United Nations High Commissioner for Refugees (UNHCR):
UNHCR focuses on durable solutions for Somali refugees in the region through voluntary repatriation of individuals wishing to return to Central and Southern Somalia. UNHCR works to help individuals reintegrate and rehabilitate where feasible, also helping in facilitating the resettlement of Somali refugees from countries of asylum while encouraging self-reliance among refugees in asylum.
United Nations Children’s Fund (UNICEF):
UNICEF activities in Somalia target children in health and nutrition, water supply, sanitation and hygiene and basic education. In addition, the communication, protection and participation programs have activities that cut across all program areas including: child protection, HIV/AIDS and youth development.
United Nations Development Fund for Women (UNIFEM):
UNIFEM in Somalia promotes the participation of women in development planning and in the building of social and political structures. Some of these efforts have included small grassroots enterprises that improved working conditions for women to public education campaigns and the design of new gender-sensitive laws and marketing systems.
United Nations Educational, Scientific and Cultural Organization (UNESCO):
In collaboration with local and national partners, UNESCO assists in the development and distribution of primary school textbooks, the development of national curriculum and syllabi for technical and vocational education, and support for the assessment of examinations. UNESCO also supports civic education and radio broadcasts on peacebuilding and national reconciliation.
United Nations Department of Safety and Security (UNDSS):
The UNDSS in Somalia seeks to prevent loss of life or injury among UN staff, protect UN assets, resources and facilities, establish contingency plans for emergency security operations in Somalia, provide the UN and the humanitarian community with information on the prevalent security situation and possible threat scenarios. The UNDSS also provides UN staff and International Non-Governmental Organizations (INGOs) with security advice where appropriate, and conducts security and safety training to enable appropriate reaction to a crisis.

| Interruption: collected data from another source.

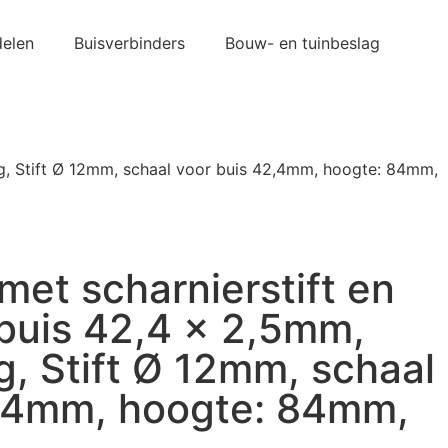
elen
Buisverbinders
Bouw- en tuinbeslag
ing, Stift Ø 12mm, schaal voor buis 42,4mm, hoogte: 84mm,
met scharnierstift en
 buis 42,4 x 2,5mm,
g, Stift Ø 12mm, schaal
2,4mm, hoogte: 84mm,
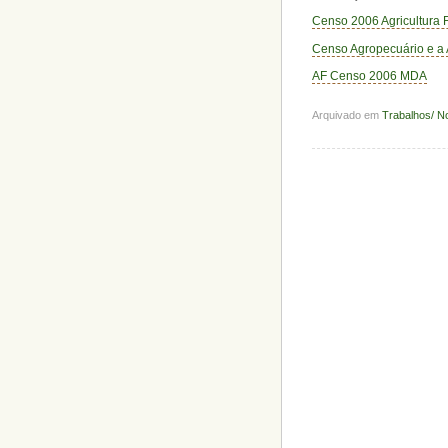
Censo 2006 Agricultura 
Censo Agropecuário e a A
AF Censo 2006 MDA
Arquivado em
Trabalhos/ 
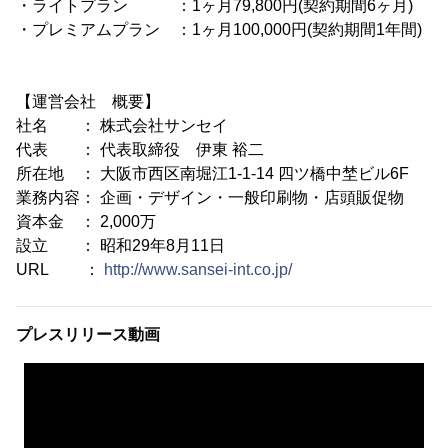
・ライトプラン ：1ヶ月79,800円(契約期間6ヶ月)
・プレミアムプラン ：1ヶ月100,000円(契約期間1年間)
【運営会社 概要】
社名 ： 株式会社サンセイ
代表 ： 代表取締役 伊東 裕二
所在地 ： 大阪市西区南堀江1-1-14 四ツ橋中埜ビル6F
業務内容： 企画・デザイン・一般印刷物・店頭販促物
資本金 ： 2,000万
設立 ： 昭和29年8月11日
URL ：
http://www.sansei-int.co.jp/
プレスリリース動画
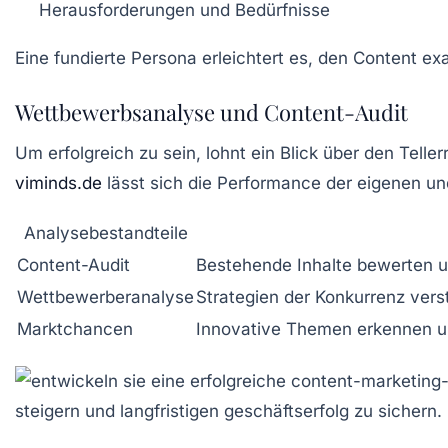
Herausforderungen und Bedürfnisse
Eine fundierte Persona erleichtert es, den Content 
Wettbewerbsanalyse und Content-Audit
Um erfolgreich zu sein, lohnt ein Blick über den Tel
viminds.de
lässt sich die Performance der eigenen un
Analysebestandteile
Content-Audit
Bestehende Inhalte bewerten un
Wettbewerberanalyse
Strategien der Konkurrenz vers
Marktchancen
Innovative Themen erkennen u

Joint United Nations Programme on HIV/AIDS (UNAIDS):
UNAIDS' mission in Somalia is to lead, strengthen and support an expanded response to HIV/AIDS that includes preventing transmission of HIV, providing care and support to those already living with the virus, reducing the vulnerability of individuals and communities to HIV and alleviating the impact of the epidemic.

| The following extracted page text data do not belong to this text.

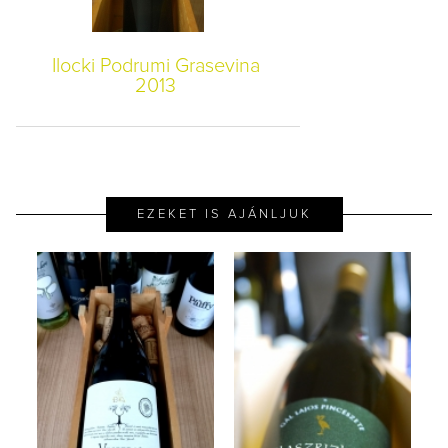
Ilocki Podrumi Grasevina
2013
EZEKET IS AJÁNLJUK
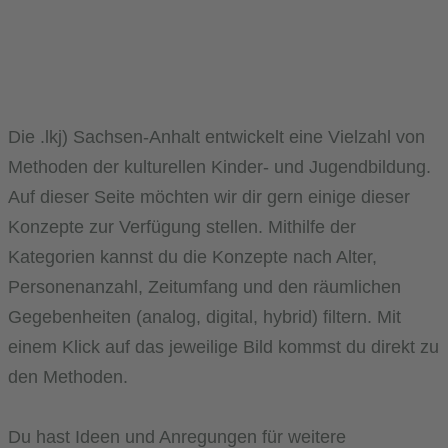
Die .lkj) Sachsen-Anhalt entwickelt eine Vielzahl von
Methoden der kulturellen Kinder- und Jugendbildung.
Auf dieser Seite möchten wir dir gern einige dieser
Konzepte zur Verfügung stellen. Mithilfe der
Kategorien kannst du die Konzepte nach Alter,
Personenanzahl, Zeitumfang und den räumlichen
Gegebenheiten (analog, digital, hybrid) filtern. Mit
einem Klick auf das jeweilige Bild kommst du direkt zu
den Methoden.
Du hast Ideen und Anregungen für weitere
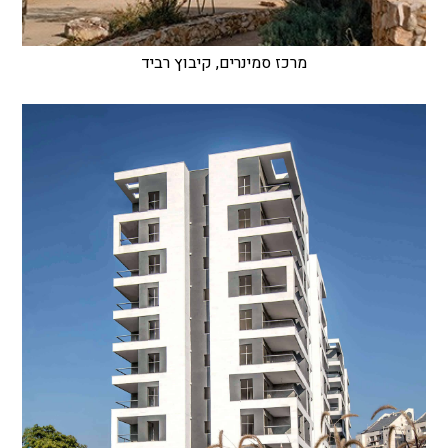
מרכז סמינרים, קיבוץ רביד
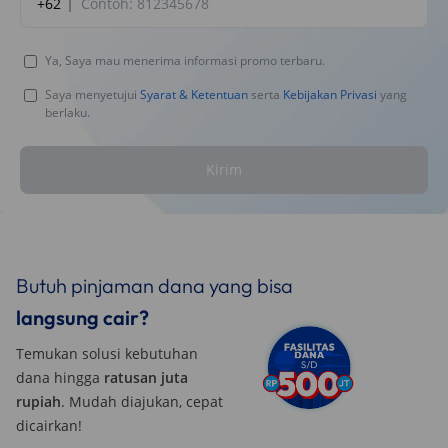
+62
Ya, Saya mau menerima informasi promo terbaru.
Saya menyetujui
Syarat & Ketentuan
serta
Kebijakan Privasi
yang
berlaku.
Kirim
Butuh pinjaman dana yang bisa
langsung cair?
Temukan solusi kebutuhan
dana hingga
ratusan juta
rupiah
. Mudah diajukan, cepat
dicairkan!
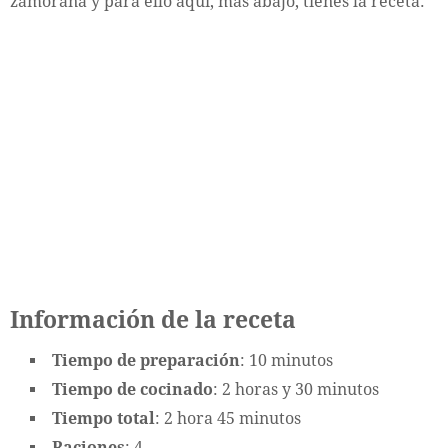
zamorana y para ello aquí, más abajo, tienes la receta.
Información de la receta
Tiempo de preparación
: 10 minutos
Tiempo de cocinado
: 2 horas y 30 minutos
Tiempo total
: 2 hora 45 minutos
Raciones
: 4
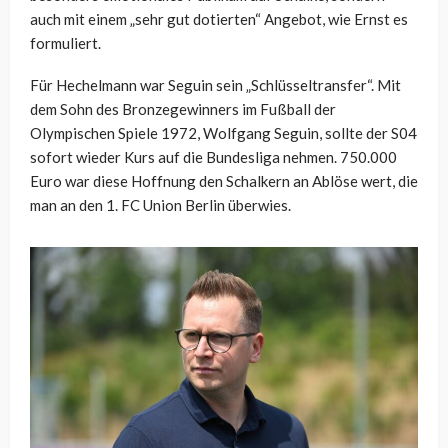
auch mit einem „sehr gut dotierten“ Angebot, wie Ernst es
formuliert.
Für Hechelmann war Seguin sein „Schlüsseltransfer“. Mit
dem Sohn des Bronzegewinners im Fußball der
Olympischen Spiele 1972, Wolfgang Seguin, sollte der S04
sofort wieder Kurs auf die Bundesliga nehmen. 750.000
Euro war diese Hoffnung den Schalkern an Ablöse wert, die
man an den 1. FC Union Berlin überwies.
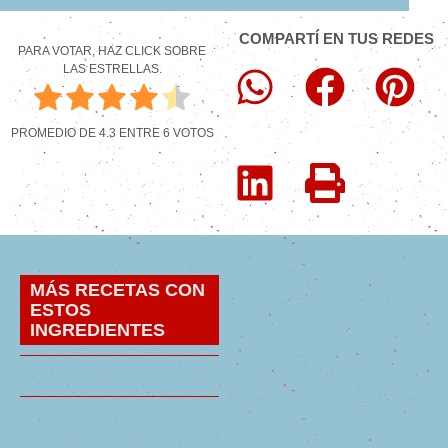
COMPARTÍ EN TUS REDES
PARA VOTAR, HAZ CLICK SOBRE
LAS ESTRELLAS.
PROMEDIO DE
4.3
ENTRE
6
VOTOS
MÁS RECETAS CON
ESTOS
INGREDIENTES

United Nations Human Settlements Programme (UN-HABITAT):
UN-HABITAT’s goal in Somalia is to improve urban governance, including legal and institutional reforms, strengthening municipal governance and the role of civil society, improve urban management, including strategic planning, land management, municipal finance, delivery of basic services and local economic development, and improve the implementation of local projects in such fields as: housing, basic urban infrastructure, the upgrading of settlements for internally displaced persons, and the construction of markets and slaughterhouses.